Track down each line below containing the string "الاقدس" and copy it.
= = = = =
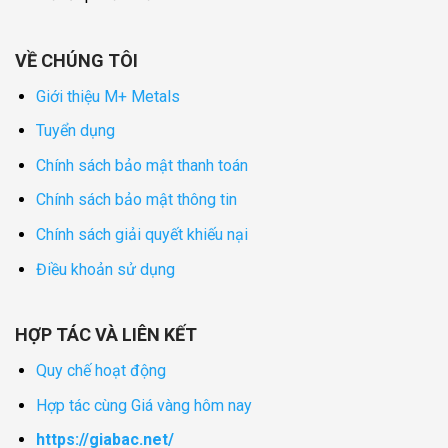
VỀ CHÚNG TÔI
Giới thiệu M+ Metals
Tuyển dụng
Chính sách bảo mật thanh toán
Chính sách bảo mật thông tin
Chính sách giải quyết khiếu nại
Điều khoản sử dụng
HỢP TÁC VÀ LIÊN KẾT
Quy chế hoạt động
Hợp tác cùng Giá vàng hôm nay
https://giabac.net/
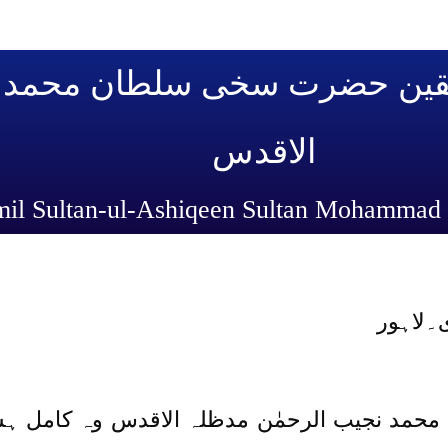
شقین حضرت سخی سلطان محمد ن
الاقدس
۔لاہور
د نجیب الرحمٰن مدظلہ الاقدس وہ کامل ہستی 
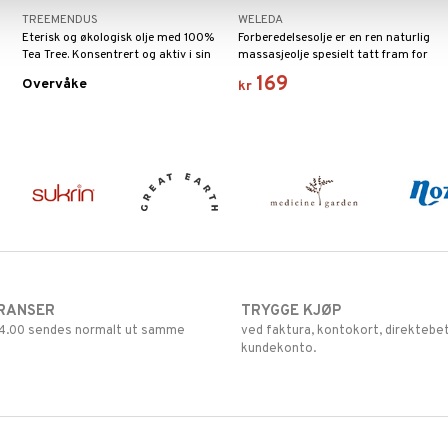
TREEMENDUS
WELEDA
Eterisk og økologisk olje med 100%
Forberedelsesolje er en ren naturlig
Tea Tree. Konsentrert og aktiv i sin
massasjeolje spesielt tatt fram for
form, og bør derfor spes ut før bruk
massasje avunderlivet.
169
Overvåke
kr
på huden.
RANSER
TRYGGE KJØP
 14.00 sendes normalt ut samme
ved faktura, kontokort, direktebet
kundekonto.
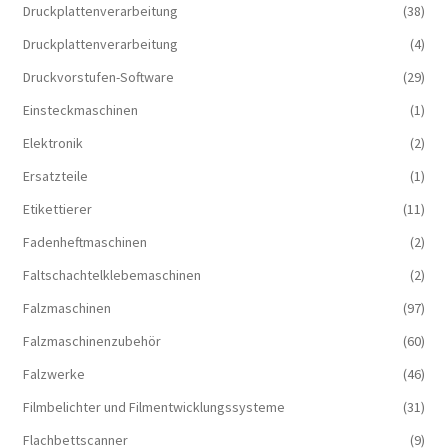
Druckplattenverarbeitung
(38)
Druckplattenverarbeitung
(4)
Druckvorstufen-Software
(29)
Einsteckmaschinen
(1)
Elektronik
(2)
Ersatzteile
(1)
Etikettierer
(11)
Fadenheftmaschinen
(2)
Faltschachtelklebemaschinen
(2)
Falzmaschinen
(97)
Falzmaschinenzubehör
(60)
Falzwerke
(46)
Filmbelichter und Filmentwicklungssysteme
(31)
Flachbettscanner
(9)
= = = = =
■ Written answer
الاقدس
د نجیب الرحمٰن مدظلہ الاقدس وہ کامل ہستی 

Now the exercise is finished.